On peut lire en épigraphe de la pièce de Franz Xaver Kroetz : « C’est le crime de Burbach à la brasserie Toscaklause qui m’a amené à écrire cette pièce. Personnages et situations sont purement fictifs. » L’auteur s’est en effet inspiré d’un « fait divers » survenu en Allemagne en 2001. Un enfant de cinq ans, Pascal Zimmer, a été abusé par un groupe de pédophiles, tous clients de la même brasserie dans les environs de Saarbrücken, avant d’être assassiné. Son cadavre n’a jamais été retrouvé. Ses bourreaux ont été jugés et condamnés en 2004.
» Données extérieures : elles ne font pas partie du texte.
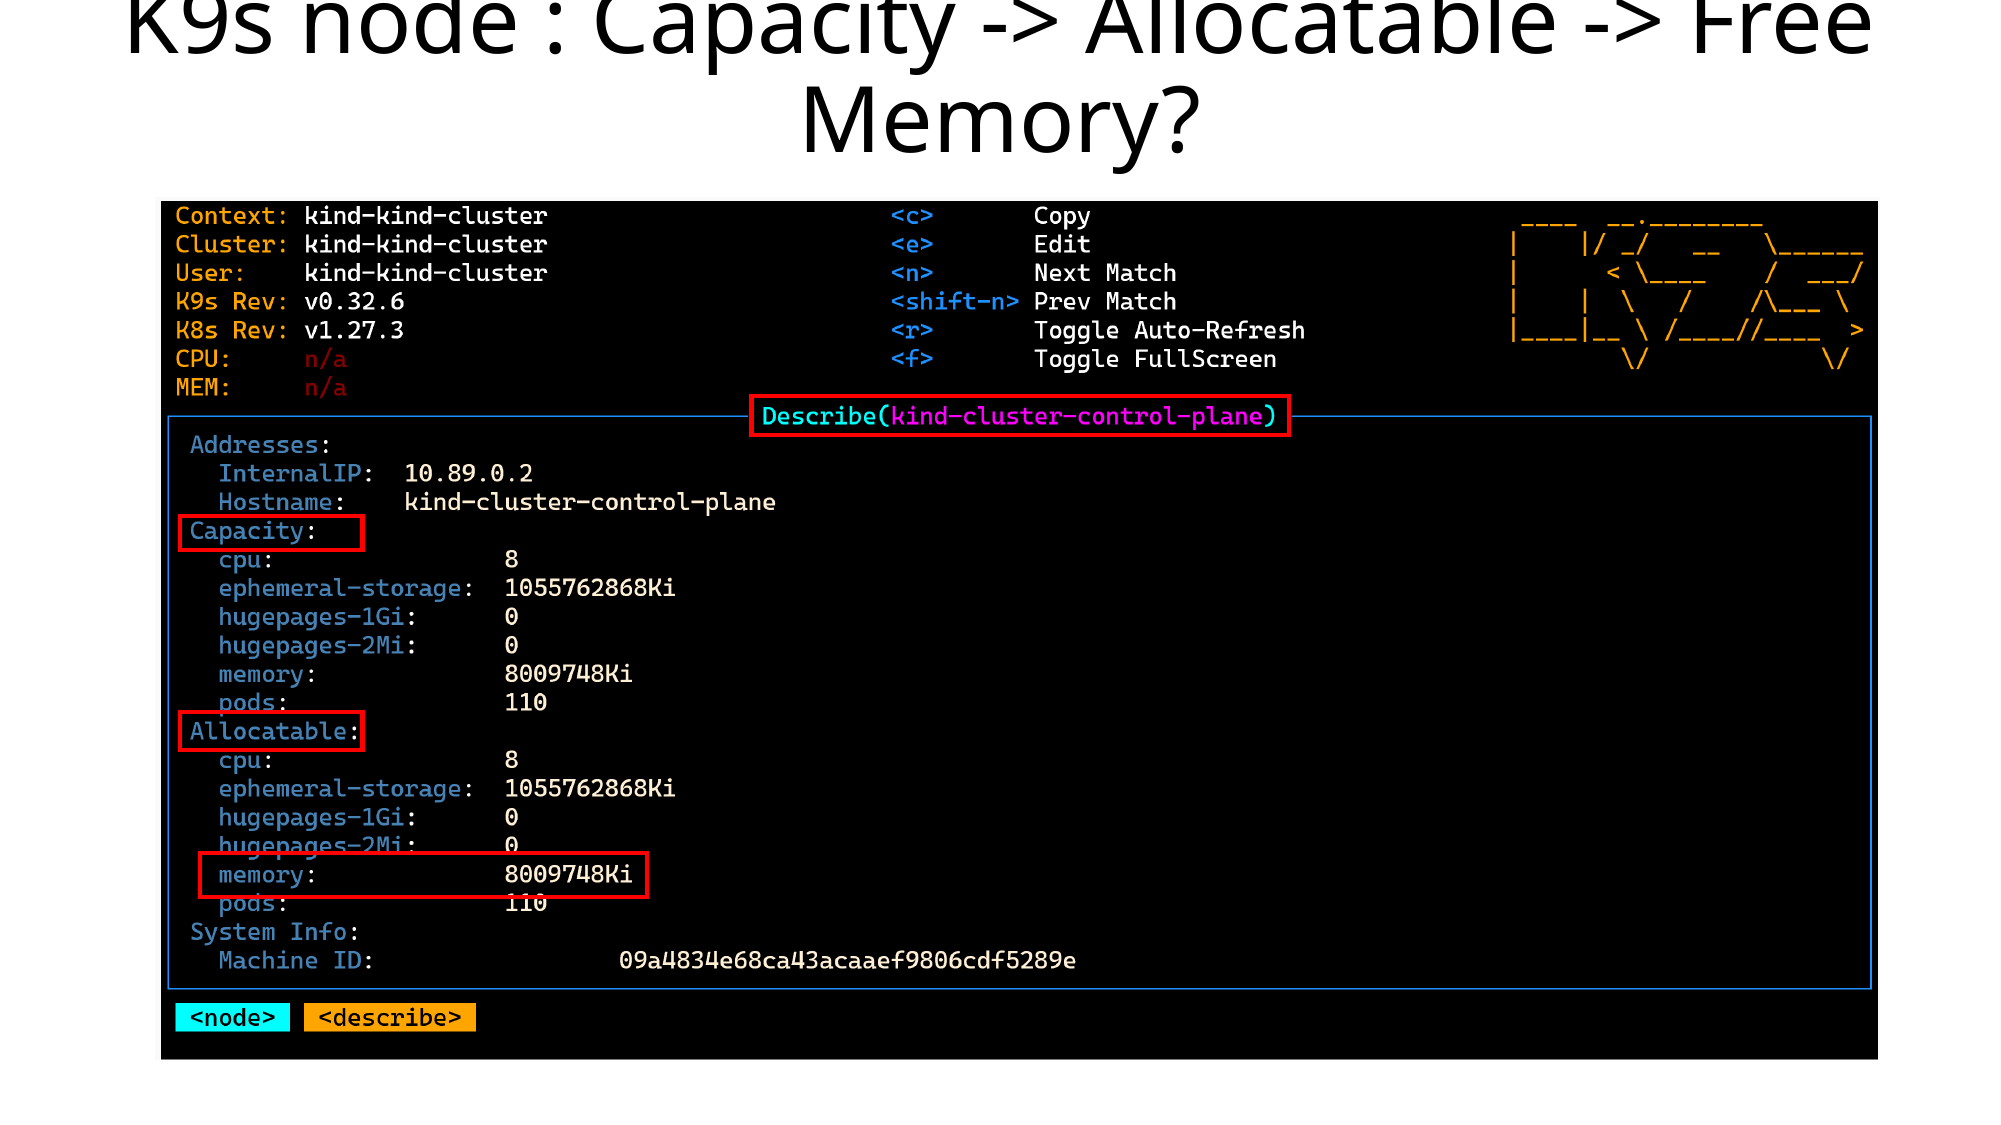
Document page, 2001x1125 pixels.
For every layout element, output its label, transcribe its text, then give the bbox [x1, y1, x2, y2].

picture [154, 197, 1880, 1060]
title K9s node : Capacity -> Allocatable -> Free Memory? [0, 0, 2000, 147]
Chaque tonton se défend, chacun raconte « son » histoire avec « son » Pascal. Au fur et à mesure, les personnages s’empêtrent dans leurs contradictions et dans leur vaine recherche d’un autre coupable qu’eux. Mais T’as bougé n’exhibera aucun coupable. La pièce est bien plutôt occupée à montrer comment tous, coupables et victimes, sont à la recherche de la même chose : l’amour.
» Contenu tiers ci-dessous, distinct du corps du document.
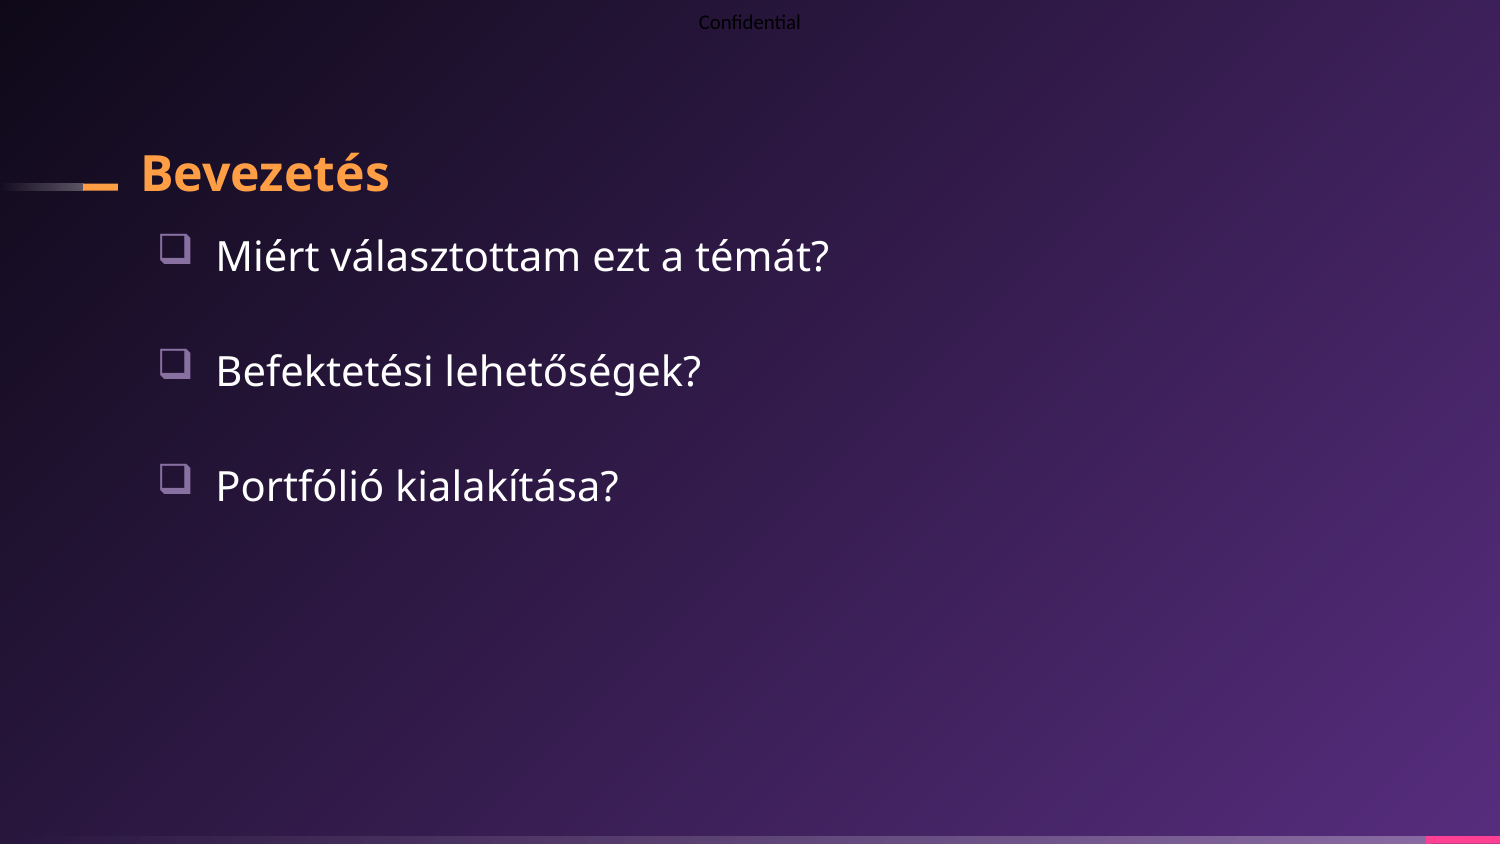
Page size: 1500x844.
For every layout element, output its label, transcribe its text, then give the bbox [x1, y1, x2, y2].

list Miért választottam ezt a témát? Befektetési lehetőségek? Portfólió kialakítása? [140, 222, 1080, 783]
title Bevezetés [140, 120, 1123, 203]
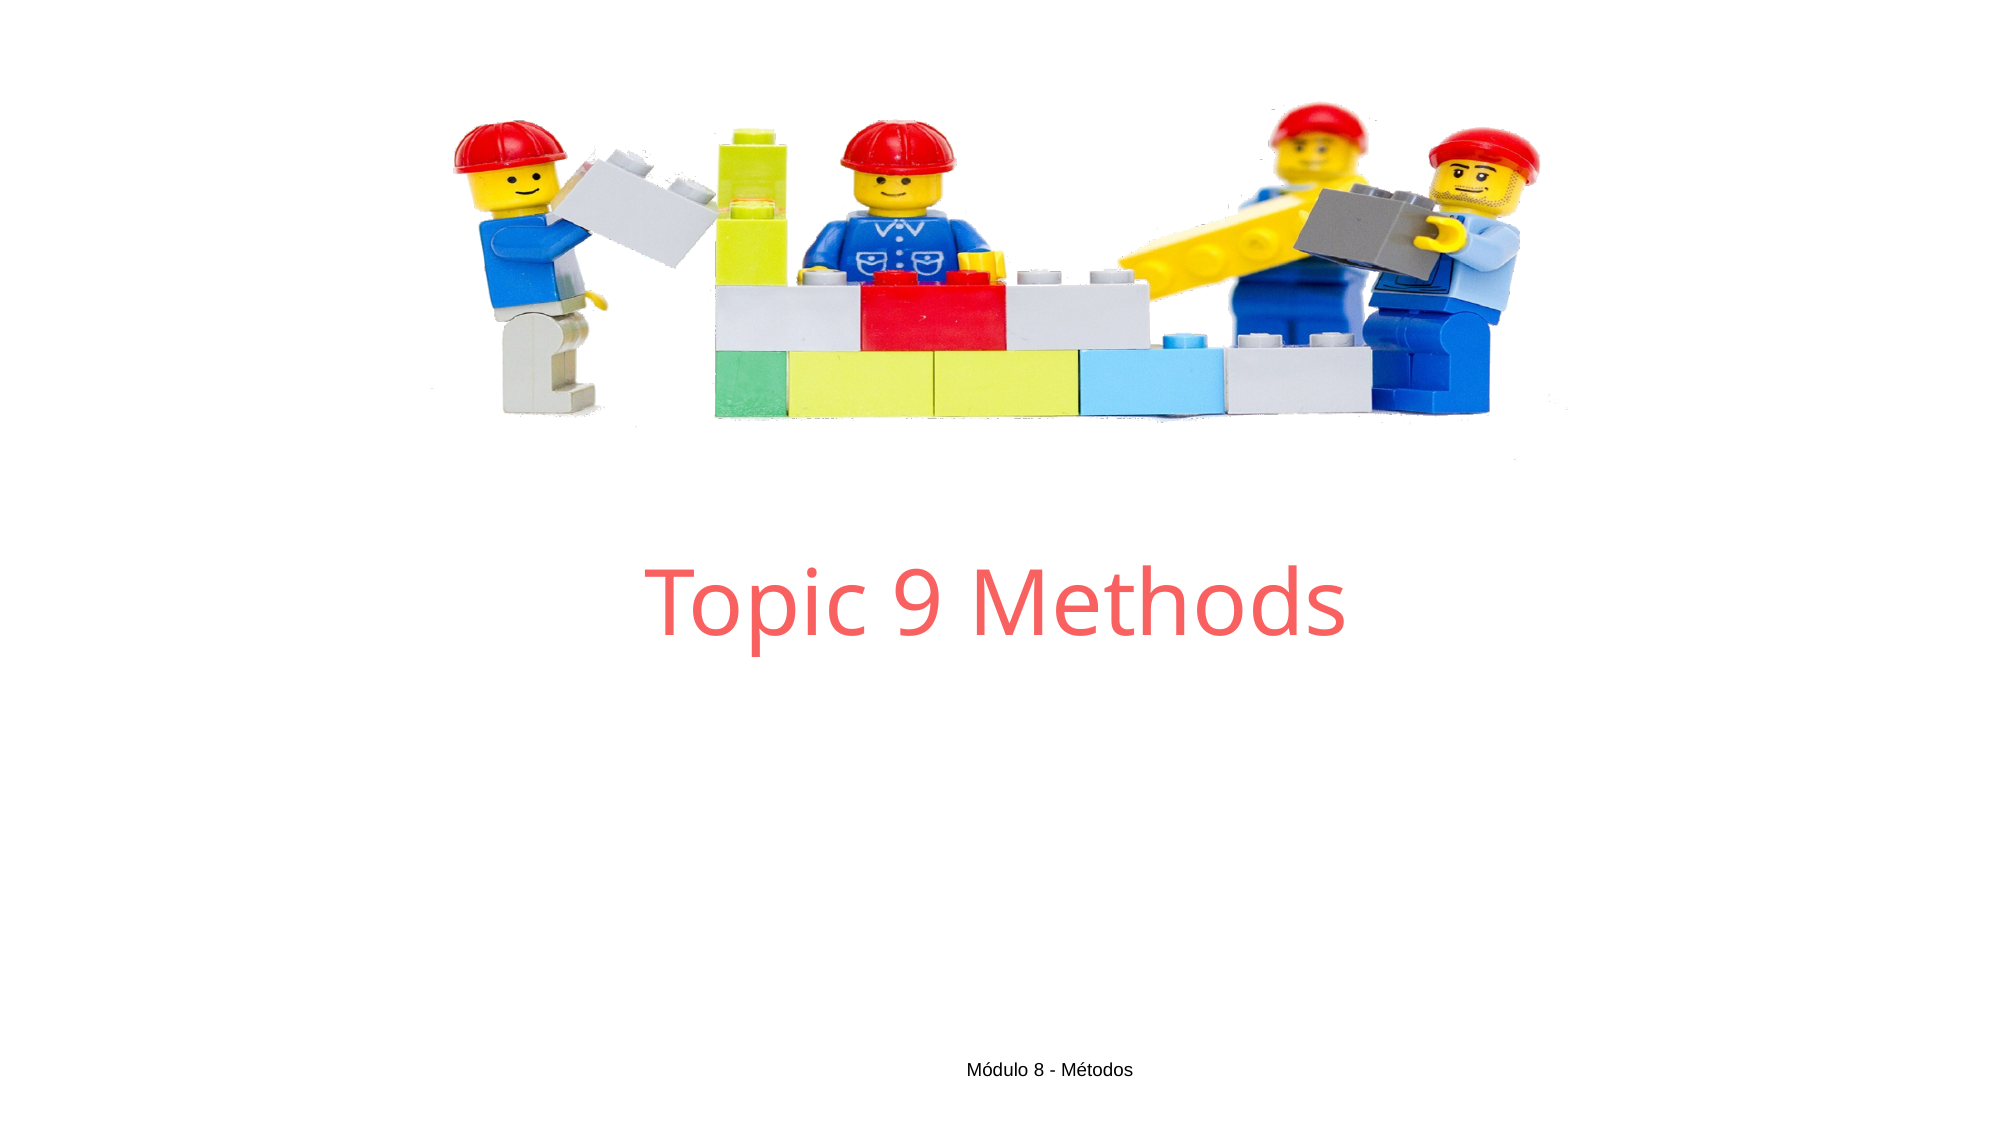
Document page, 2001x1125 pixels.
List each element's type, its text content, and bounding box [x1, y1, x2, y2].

picture [424, 82, 1570, 468]
title Topic 9 Methods [146, 478, 1847, 720]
Kroetz met le doigt sur les inégalités sociales en nous présentant les coupables et leur « crime à motivation sexuelle ». Il nous place aussi dans la peau de la victime, dans l’âme d’un enfant, mais aussi dans celle des deux femmes complices, une mère qui a perdu pied et la patronne du café qui détourne les yeux car il lui faut bien des clients pour vivre. Le regard de Kroetz est sans complaisance et le spectateur est contraint de voir.
La réalité, personne ne la connaîtra. Il y a pourtant tellement de réalité dans cette pièce ! Mais qui a envie de l’entendre, de la voir d’une façon aussi crue ? La langue, si typiquement kroetzienne, parce qu’elle est éminemment théâtrale, nous astreint à une écoute généreuse.